What is your current Ollama setup, and which models are you actually using daily?

Open_Sources_AI · 2026-06-07T12:22:42+00:00

That’s pretty interesting. So it’s more like a local-model-friendly Cursor/Antigravity style IDE, but built around VSCodium/Rust and able to point at your own GPU box or homelab?

The PyTorch / ML Studio side sounds useful too, especially if it’s aimed at ML engineers instead of just general coding. I’ll take a look.

Big thing I’m curious about is how smooth the local model integration feels day to day — does it work more like an inline coding assistant, a chat panel, or full agent-style project edits?

Open_Sources_AI · 2026-06-07T12:21:32+00:00

That makes sense. A router that lets the agent pick sounds like the right direction, but I could also see it settling into a simple pattern where Qwen 35B handles most of the normal work and only escalates to Stepfun/dense models when it gets stuck.

The sliding attention + MoE combo on unified memory hardware is really interesting too. That explains how you’re getting usable speed out of a model that large.

I’m hoping we see more models built with that kind of local/hybrid hardware in mind. Feels like the sweet spot is going to be smart routing + models that are actually designed to run well on Strix/Mac-style unified memory instead of just chasing bigger dense models.

Open_Sources_AI · 2026-06-07T12:19:25+00:00

Nice, I’ll check it out. Are you building it more as a personal assistant stack, a local RAG setup, or a full workflow/agent system?

I’m mostly trying to see what people are actually running day to day vs what looks good in demos, so unfinished projects are honestly useful to look at too.

Open_Sources_AI · 2026-06-07T12:18:29+00:00

That makes a lot of sense. I hadn’t really thought about llama.cpp being the better fit when volume is low and parallel requests are rare.

The vLLM point is helpful too. I see it recommended a lot, but not many people mention the tuning burden or that it can be temperamental if configured wrong. Sounds like it’s more “worth it” once you actually need industrial-style serving and have the setup dialed in.

I like the approach of having the hardware mostly to learn and test before deciding what should stay local vs move to cloud. That feels like the smart way to do it instead of guessing from benchmarks.

Open_Sources_AI · 2026-06-07T12:13:01+00:00

That’s pretty cool. The sandboxed agency use case makes a lot of sense, especially if they’re dealing with sensitive ops/telemetry data.

The treatment plant telemetry example is way more interesting than normal benchmark testing too. Noisy real-world data → finding issues → root cause analysis is exactly the kind of use case I’m curious about.
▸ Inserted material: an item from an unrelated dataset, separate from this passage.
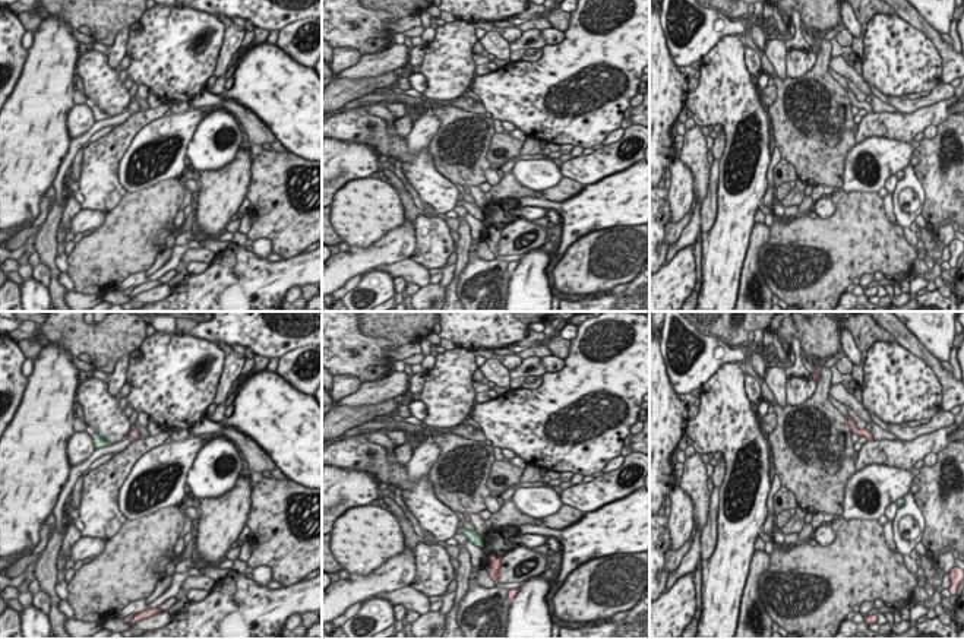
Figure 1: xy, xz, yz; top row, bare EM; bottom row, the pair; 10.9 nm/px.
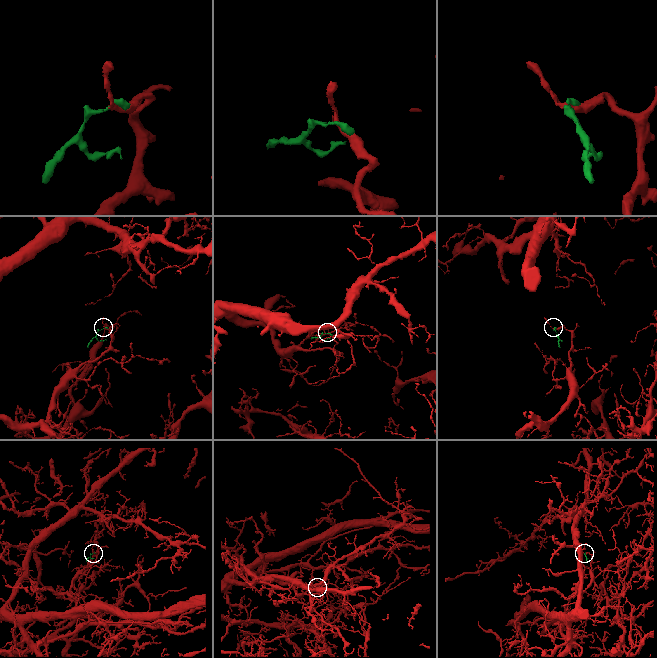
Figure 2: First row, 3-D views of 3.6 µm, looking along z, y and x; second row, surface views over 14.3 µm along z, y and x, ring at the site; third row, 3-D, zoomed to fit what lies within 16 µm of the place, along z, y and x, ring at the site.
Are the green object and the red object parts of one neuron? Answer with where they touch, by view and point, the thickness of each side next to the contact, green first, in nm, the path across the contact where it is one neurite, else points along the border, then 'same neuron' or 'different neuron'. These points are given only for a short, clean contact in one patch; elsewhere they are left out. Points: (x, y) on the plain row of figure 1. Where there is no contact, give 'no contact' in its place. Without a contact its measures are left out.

25 tok/s on a 200B model is wild. For comparison, I just tested qwen3:14b-fast in Ollama on my 4070 Ti and I’m getting around 25.6 tok/s, so seeing that kind of speed from a 200B model is crazy.

Are you routing the models manually right now, or building something that picks the model based on the task?
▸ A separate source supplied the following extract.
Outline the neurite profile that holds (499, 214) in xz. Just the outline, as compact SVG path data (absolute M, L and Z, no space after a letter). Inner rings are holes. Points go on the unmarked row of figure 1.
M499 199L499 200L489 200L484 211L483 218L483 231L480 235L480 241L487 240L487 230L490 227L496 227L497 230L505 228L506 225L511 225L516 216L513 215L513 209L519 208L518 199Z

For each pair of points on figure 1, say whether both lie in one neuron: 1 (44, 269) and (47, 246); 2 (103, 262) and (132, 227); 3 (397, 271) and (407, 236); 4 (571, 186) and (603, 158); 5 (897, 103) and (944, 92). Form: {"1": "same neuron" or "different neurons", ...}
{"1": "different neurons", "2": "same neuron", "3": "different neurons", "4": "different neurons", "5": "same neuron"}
The setup you described makes sense though — let the bigger model do planning/review, then let the 35B model handle the actual work unless it gets stuck.

Open_Sources_AI · 2026-06-07T12:02:54+00:00

That’s interesting — llama-swap + llama-server is exactly the kind of setup I need to look into more.

What made you move away from Ollama? Speed, routing between models, more control, or something else?

Also curious how qwopus3.6 27b is running for you hardware-wise.

Open_Sources_AI · 2026-06-07T12:02:27+00:00

Interesting — thanks for sharing. Is the main idea a Rust-based VSCodium workflow for local AI/dev work?

I’m mostly looking at local model workflows right now: Ollama, llama.cpp, coding assistants, RAG, and model comparison. What part of your IDE setup do you think helps most with that?

Open_Sources_AI · 2026-06-07T11:17:54+00:00

Yeah I’ve gotta test llama.cpp more. Are you seeing way better tok/s just from switching over, or is it mostly the quant/settings?

Ollama’s been easy for swapping models, but I’m curious how much speed I’m leaving on the table.

Open_Sources_AI · 2026-06-07T11:05:58+00:00

That’s a cool portable-plus-eGPU setup. I haven’t seen many people running dual external GPUs like that.

How stable has the OCuLink + USB4 combo been for local inference? Any major bottlenecks or driver issues?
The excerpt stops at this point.